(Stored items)

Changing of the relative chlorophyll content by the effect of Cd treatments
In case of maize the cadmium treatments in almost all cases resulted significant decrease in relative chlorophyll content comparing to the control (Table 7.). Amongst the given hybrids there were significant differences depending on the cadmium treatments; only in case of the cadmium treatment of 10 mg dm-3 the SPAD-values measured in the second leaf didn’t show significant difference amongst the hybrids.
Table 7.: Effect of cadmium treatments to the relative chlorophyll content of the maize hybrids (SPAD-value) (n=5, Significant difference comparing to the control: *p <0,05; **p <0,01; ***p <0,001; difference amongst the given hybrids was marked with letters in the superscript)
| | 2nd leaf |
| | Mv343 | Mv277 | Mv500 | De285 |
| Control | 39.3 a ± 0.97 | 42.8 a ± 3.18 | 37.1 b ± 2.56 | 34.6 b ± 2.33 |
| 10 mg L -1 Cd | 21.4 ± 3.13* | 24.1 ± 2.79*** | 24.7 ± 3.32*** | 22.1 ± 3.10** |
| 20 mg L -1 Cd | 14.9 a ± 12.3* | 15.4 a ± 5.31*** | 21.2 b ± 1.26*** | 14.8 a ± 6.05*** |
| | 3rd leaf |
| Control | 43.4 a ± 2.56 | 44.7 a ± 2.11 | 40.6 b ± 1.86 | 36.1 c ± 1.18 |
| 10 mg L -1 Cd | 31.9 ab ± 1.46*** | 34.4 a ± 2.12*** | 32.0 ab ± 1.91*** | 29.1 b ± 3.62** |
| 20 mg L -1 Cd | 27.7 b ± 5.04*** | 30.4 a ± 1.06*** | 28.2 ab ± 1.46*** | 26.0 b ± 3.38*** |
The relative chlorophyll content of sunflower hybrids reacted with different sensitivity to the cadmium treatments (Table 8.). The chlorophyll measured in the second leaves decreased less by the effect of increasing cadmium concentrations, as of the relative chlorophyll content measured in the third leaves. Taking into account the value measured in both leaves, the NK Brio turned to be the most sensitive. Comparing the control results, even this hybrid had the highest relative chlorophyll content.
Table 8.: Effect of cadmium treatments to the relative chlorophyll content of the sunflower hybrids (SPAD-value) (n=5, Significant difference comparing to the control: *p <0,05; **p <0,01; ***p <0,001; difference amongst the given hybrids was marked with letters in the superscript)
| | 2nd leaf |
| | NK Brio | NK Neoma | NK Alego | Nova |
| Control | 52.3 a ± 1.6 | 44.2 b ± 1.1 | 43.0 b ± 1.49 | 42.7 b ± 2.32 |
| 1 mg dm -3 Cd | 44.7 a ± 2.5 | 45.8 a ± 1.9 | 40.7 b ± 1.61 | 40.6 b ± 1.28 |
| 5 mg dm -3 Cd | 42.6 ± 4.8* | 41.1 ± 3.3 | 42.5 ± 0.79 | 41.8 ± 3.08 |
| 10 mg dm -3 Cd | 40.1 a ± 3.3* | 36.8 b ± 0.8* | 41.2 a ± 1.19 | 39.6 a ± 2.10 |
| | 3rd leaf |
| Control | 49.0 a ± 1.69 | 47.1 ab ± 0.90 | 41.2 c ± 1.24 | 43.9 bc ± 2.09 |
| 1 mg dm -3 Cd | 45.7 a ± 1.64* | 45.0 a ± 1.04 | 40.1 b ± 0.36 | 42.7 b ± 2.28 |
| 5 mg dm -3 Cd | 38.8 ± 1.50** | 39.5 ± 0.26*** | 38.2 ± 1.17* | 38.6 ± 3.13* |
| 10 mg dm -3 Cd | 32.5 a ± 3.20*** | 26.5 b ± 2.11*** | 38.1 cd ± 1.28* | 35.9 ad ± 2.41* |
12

◆ WORK REQUEST
Taking the records as a whole, report how many of their lines include the word "sunflower". Nothing but the number is wanted.

◆ SOLUTION TO THIS TASK
2